В общем, ты бы видел лица этих солдат, когда первый крестьянин предъявил британский паспорт! Мой друг внушил мне крохи испанского, хватило сказать «Этот человек британский подданный», и я стоял среди черноволосых, черноглазых и смуглых верных подданных королевы и надеялся только не лопнуть от смеха. И что прекраснее всего, не докажешь, что это неправда, — гватемальских документов ни у кого не было.
Вышла некая польза. Одни индейцы и в самом деле по этим жалким бумагам приехали в Великобританию. Другие ушли в горы к партизанам.
Короче говоря, провернув такое дело, я вошел во вкус. Мы нынче перед бумажками тушуемся — моя мать была египтянка, отец из Венгрии, в обеих странах веками освященная бюрократическая традиция, и я показывал нос официальным структурам с неописуемым трепетом. Едва попробовав, осознаешь, до чего это просто! Обычно и вопроса никто не задаст — раз сказал, что ты датский консул, большинству и в голову не приходит усомниться. Я стыжусь, поистине стыжусь тех случаев, когда не прикидывался полномочным представителем той или иной иностранной державы.
Я сказал:
А вы хоть что-нибудь успели в Западном Папуа до депортации?
Он сказал:
Ну, по визам кое-кому удалось выехать из страны, а вот ввезти их в Бельгию оказалось нелегко. Зря я, конечно, ее выбрал, у них там с юмором нелады, но мне стало скучно играть датчанина инуитского происхождения, и в «Хэлло!» был мой портрет с Паолой, я подумал, это лишний раз поддержит мою версию, и вообще, у меня французский ничего себе. Мать, понимаешь ли, училась в швейцарском пансионе — ее мать была ливанкой, и устрашающе космополитичной притом, — там девочек заставляли учить французский, немецкий и английский, а за проступки итальянский. Собственно говоря, так она и познакомилась с моим отцом. Ее за какое-то ужасное нарушение школьных правил приговорили к неделе итальянского, она вышла за дверь и поймала машину до Монте — решив, видишь ли, что, поскольку она самостоятельна и богата, доучиваться ей необязательно.

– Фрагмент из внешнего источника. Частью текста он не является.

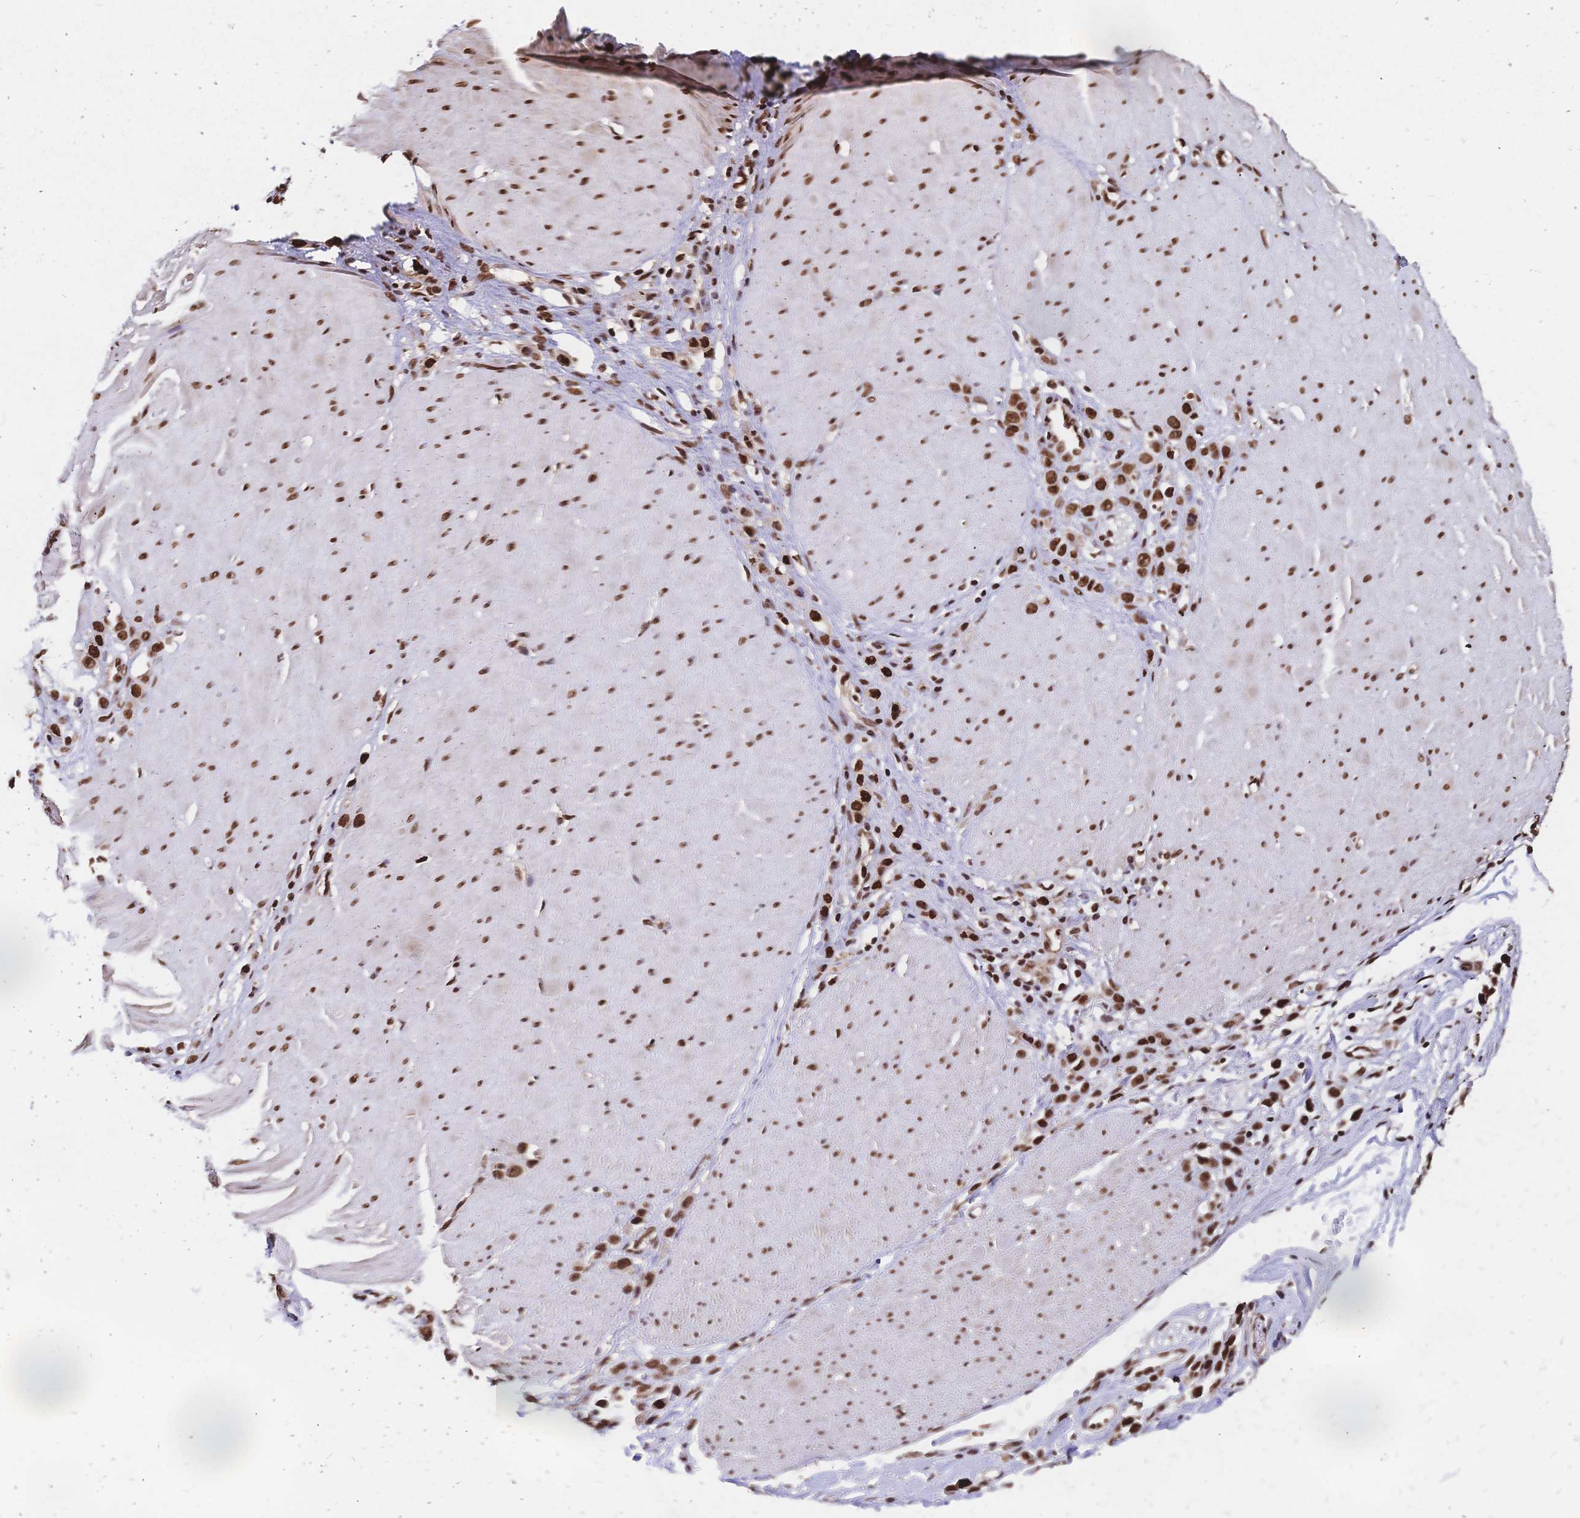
{"staining": {"intensity": "strong", "quantity": ">75%", "location": "nuclear"}, "tissue": "stomach cancer", "cell_type": "Tumor cells", "image_type": "cancer", "snomed": [{"axis": "morphology", "description": "Adenocarcinoma, NOS"}, {"axis": "topography", "description": "Stomach"}], "caption": "Strong nuclear protein staining is present in about >75% of tumor cells in stomach adenocarcinoma. The protein is shown in brown color, while the nuclei are stained blue.", "gene": "HDGF", "patient": {"sex": "male", "age": 47}}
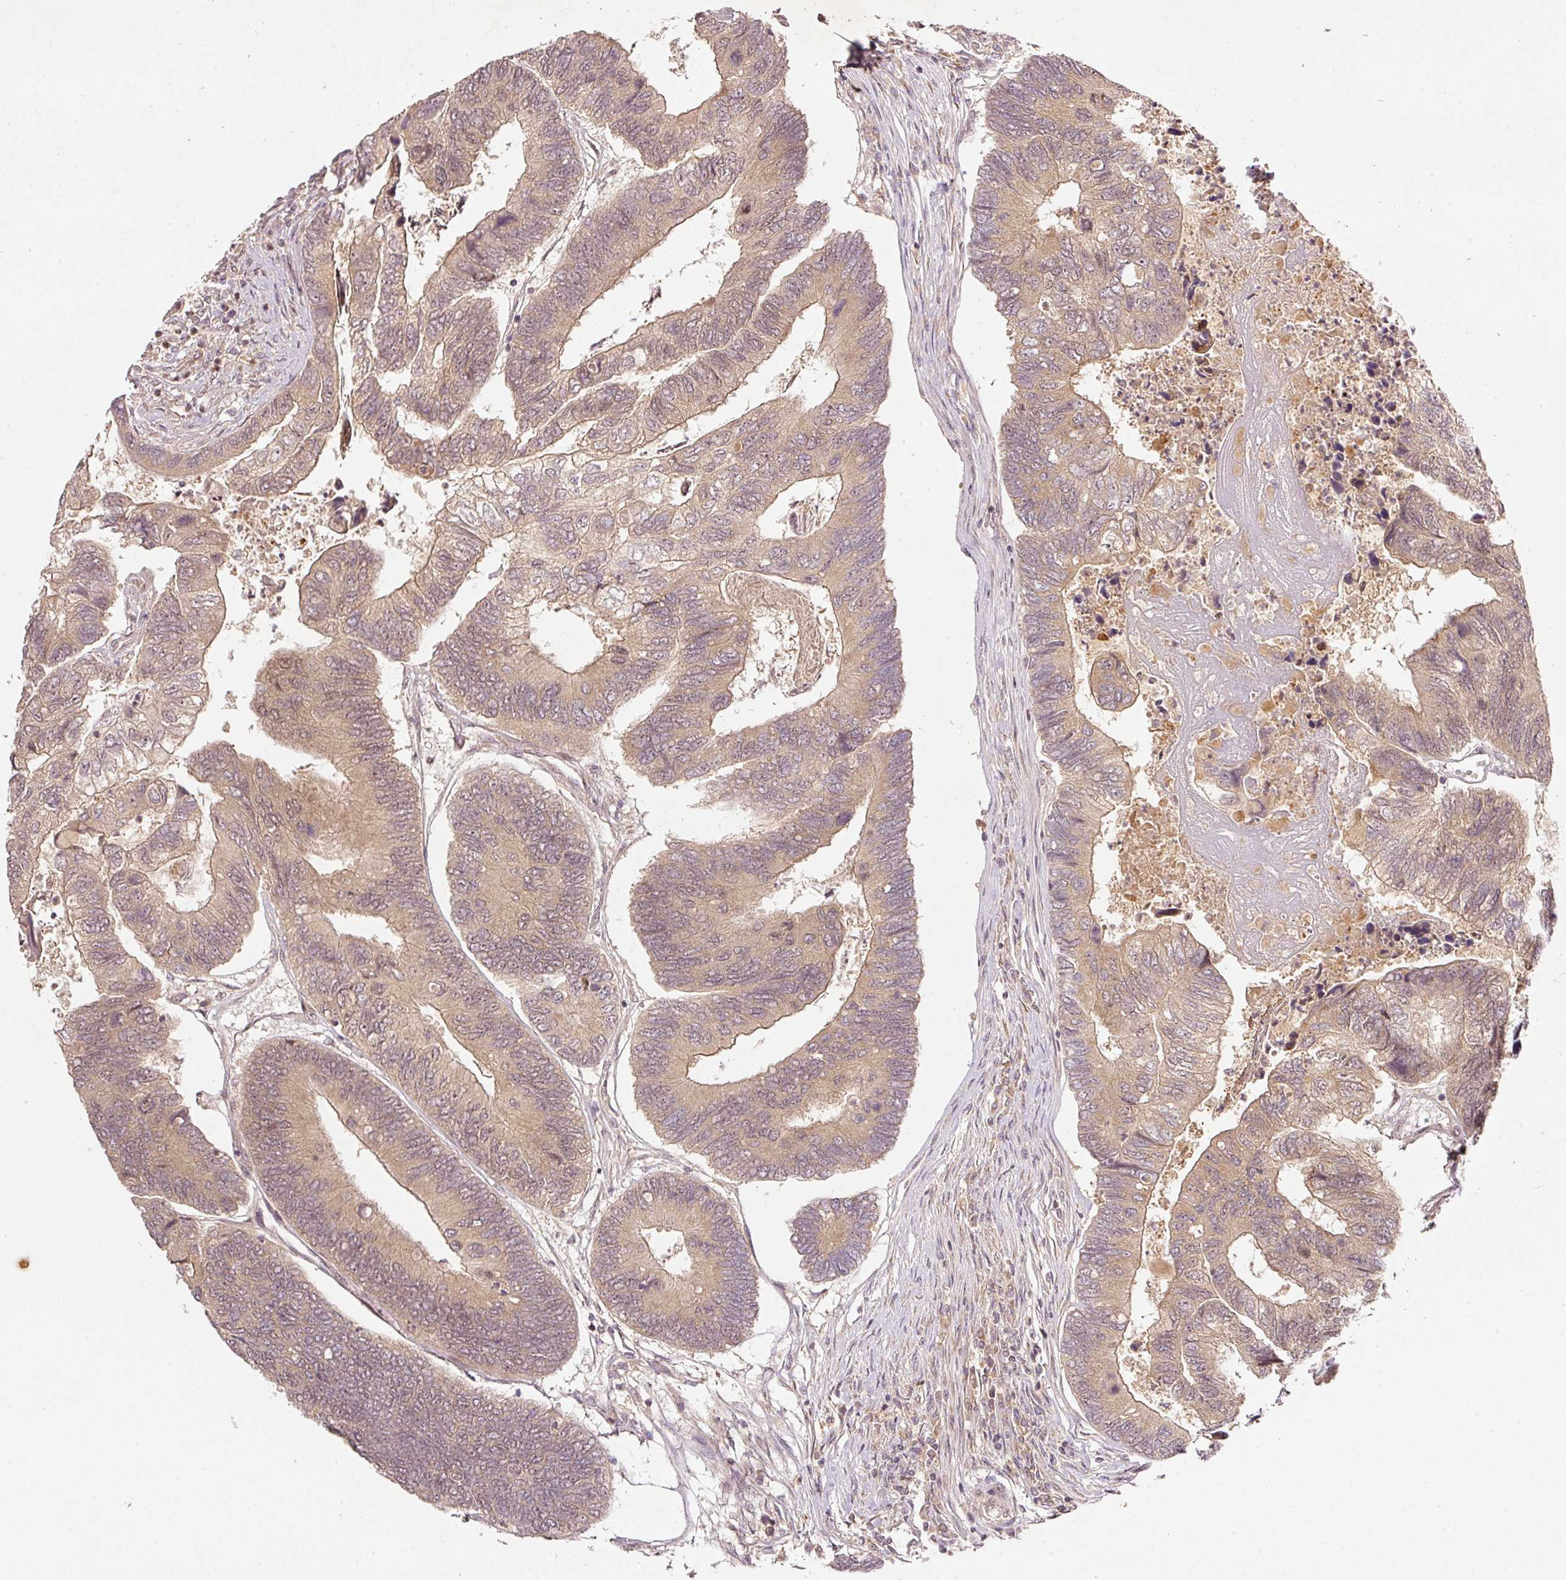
{"staining": {"intensity": "moderate", "quantity": "25%-75%", "location": "cytoplasmic/membranous"}, "tissue": "colorectal cancer", "cell_type": "Tumor cells", "image_type": "cancer", "snomed": [{"axis": "morphology", "description": "Adenocarcinoma, NOS"}, {"axis": "topography", "description": "Colon"}], "caption": "A brown stain labels moderate cytoplasmic/membranous expression of a protein in colorectal cancer (adenocarcinoma) tumor cells. (brown staining indicates protein expression, while blue staining denotes nuclei).", "gene": "PCDHB1", "patient": {"sex": "female", "age": 67}}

Отнесла в ломбард золотой крестик, который носила в школе, — она была, разумеется, мусульманкой, но крестик служил скорее бижутерией, — и все деньги, какие были, просадила на фишки. 28 — ее любимое число. Не могла проиграть. Мой отец проигрывал всю неделю, но просек, куда дует ветер, и тоже поставил на 28, — едва удача вернулась, ему хватило ума ее не упустить, и, когда мать ушла, он отправился за ней. У отца были причины проклинать школу; мать тотчас невзлюбила венгерский, язык, который, говорила она, девочке в школе навяжут, разве что если она изобразит 120 Journées de Sodome[139], и не согласилась выучить ни единого слова; послушав, как арабский продирается сквозь сухой отжим отцовского венгерского акцента, она объявила, что не подпустит отца к своему родному языку, и велела ему ограничивать издевательства английским и французским (немецкий он презирал, хотя говорил хорошо), на каковых наречиях мои родители только и беседовали весь свой брак.